The high human cost of cheap gasoline

HANK ZYP
Hank Zyp

Confrontations between members of the public and guardians of the establishment have become regular features of TV news. Demonstrators and police faced each other in Windsor, Ont., during the OAS meetings.

Early in June a grandmother was unceremoniously lifted into a paddy wagon for protesting the planned clear-cutting of an old growth forest in B.C. Calgary was the scene recently where committed environmentalists squared off against representatives of the global oil industry.

Albertans might wonder: Why bite the hand that feeds us?

The news reports don't always give us the context that gives rise to these public protests. We are left with the impression that the police are protecting law and order against the outrageous demands of the lunatic fringe.

Law-abiding citizens might fear that we are being invaded by eco-terrorists and environmental utopians who threaten our job security.

There is a Cree saying: "When all the trees have been cut down, and all the rivers poisoned and the air polluted, we will discover that money cannot be eaten." That is more or less what the Calgary protest was about.

The brother of martyred Ogoni leader, Ken Saro Wiwa, was in Calgary along with several representatives from various countries where oil plays a major part in the local economy.

In the oil rich Niger Delta where Saro Wiwa is from, life expectancy and per capita income are extremely low. The land, water and air is severely polluted and the local people don't benefit from Chevron, Shell and other oil transnationals.

On New Year's Eve 1999 the military government of Nigeria imposed a state of emergency as government troops fired on non-violent protestors. Twenty six citizens were killed, hundreds were wounded and scores of youth were incarcerated. Thousands of troops, two warships and helicopter gunships were deployed against the civilians.

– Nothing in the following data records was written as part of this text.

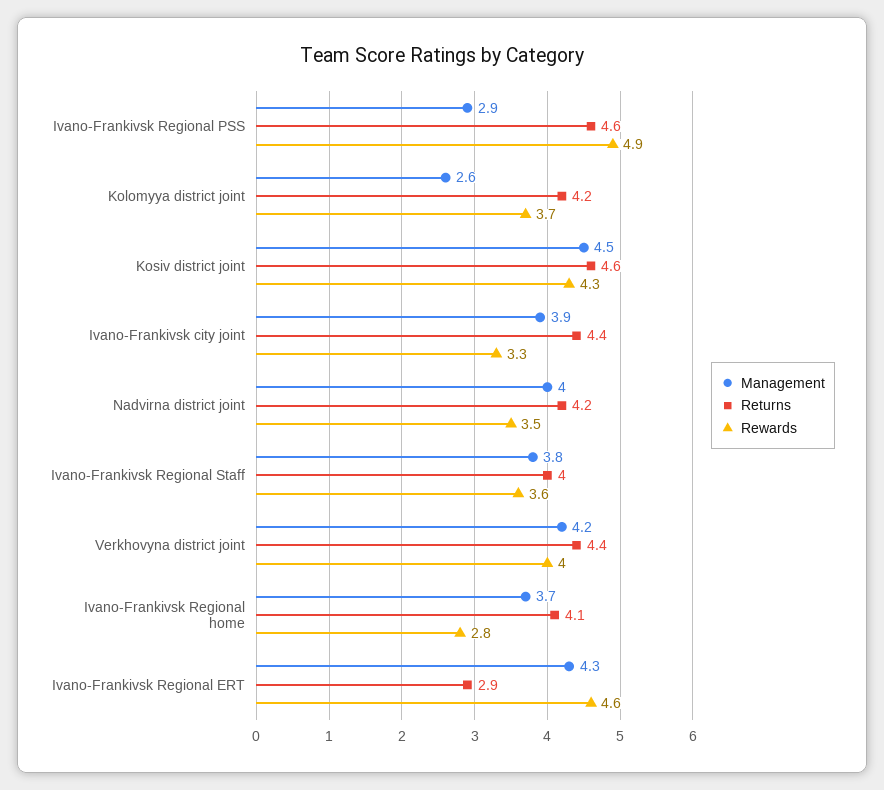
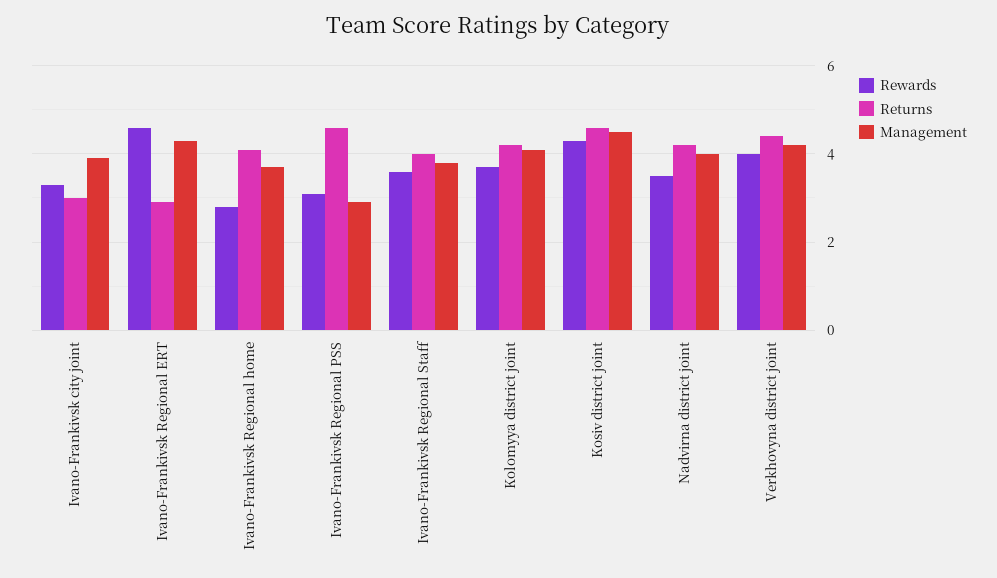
  {
    "Management": {
      "Ivano-Frankivsk Regional PSS": 2.9,
-     "Kolomyya district joint": 2.6,
+     "Kolomyya district joint": 4,
      "Kosiv district joint": 4.5,
      "Ivano-Frankivsk city joint": 3.9,
      "Nadvirna district joint": 4,
      "Ivano-Frankivsk Regional Staff": 3.8,
      "Verkhovyna district joint": 4.2,
      "Ivano-Frankivsk Regional home": 3.7,
      "Ivano-Frankivsk Regional ERT": 4.3
    },
    "Returns": {
      "Ivano-Frankivsk Regional PSS": 4.6,
      "Kolomyya district joint": 4.2,
      "Kosiv district joint": 4.6,
-     "Ivano-Frankivsk city joint": 4.4,
+     "Ivano-Frankivsk city joint": 3,
      "Nadvirna district joint": 4.2,
      "Ivano-Frankivsk Regional Staff": 4,
      "Verkhovyna district joint": 4.4,
      "Ivano-Frankivsk Regional home": 4.1,
      "Ivano-Frankivsk Regional ERT": 2.9
    },
    "Rewards": {
-     "Ivano-Frankivsk Regional PSS": 4.9,
+     "Ivano-Frankivsk Regional PSS": 3,
      "Kolomyya district joint": 3.7,
      "Kosiv district joint": 4.3,
      "Ivano-Frankivsk city joint": 3.3,
      "Nadvirna district joint": 3.5,
      "Ivano-Frankivsk Regional Staff": 3.6,
      "Verkhovyna district joint": 4,
      "Ivano-Frankivsk Regional home": 2.8,
      "Ivano-Frankivsk Regional ERT": 4.6
    }
  }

Before the week ended some 200 Ijaws, the main ethnic group in the region, were pulled from their houses and shot as a means of intimidation. News of the atrocities got little coverage.

That same week wire stories reported optimistically about oil and gas exploration in the delta. Texaco found a gusher just off the coast but made no mention of trouble. Prospects for high earnings looked bright according to business reports, as long as production could be kept at a steady high.

With the low price of oil last year, transnationals engaged in cheap oil drilling as fast as possible without regard for the local consequences.

The Niger Delta oil was one of the cheapest oils to exploit because of the complicity of Abubakar's military regime to crack down on local resisters.

While Nigerian soldiers were brutalizing their own people some 15,000 Nigerian troops were in Sierra Leone battling it out with the RUF for control of the diamond fields.

In the meantime Canada's Talisman had made its own deal with the military regime of Sudan. Mobil was complicit in environmental and human rights abuses arising from its operations in dictatorial Indonesia. Other oil rich countries like Saudi Arabia and Kuwait remain notoriously undemocratic.

Canada and the U.S. are the largest per capita energy consumers. We want our price at the pump cheap. We seldom realize what price is paid in human lives that allows us to fool around in our recreational vehicles.

The protestors in Calgary were there to help make us aware. The emphasis in the news will be on the inevitable clashes.

The high cost of gas will be blamed on inscrutable market forces. The police will have restored order and we will all feel safe again.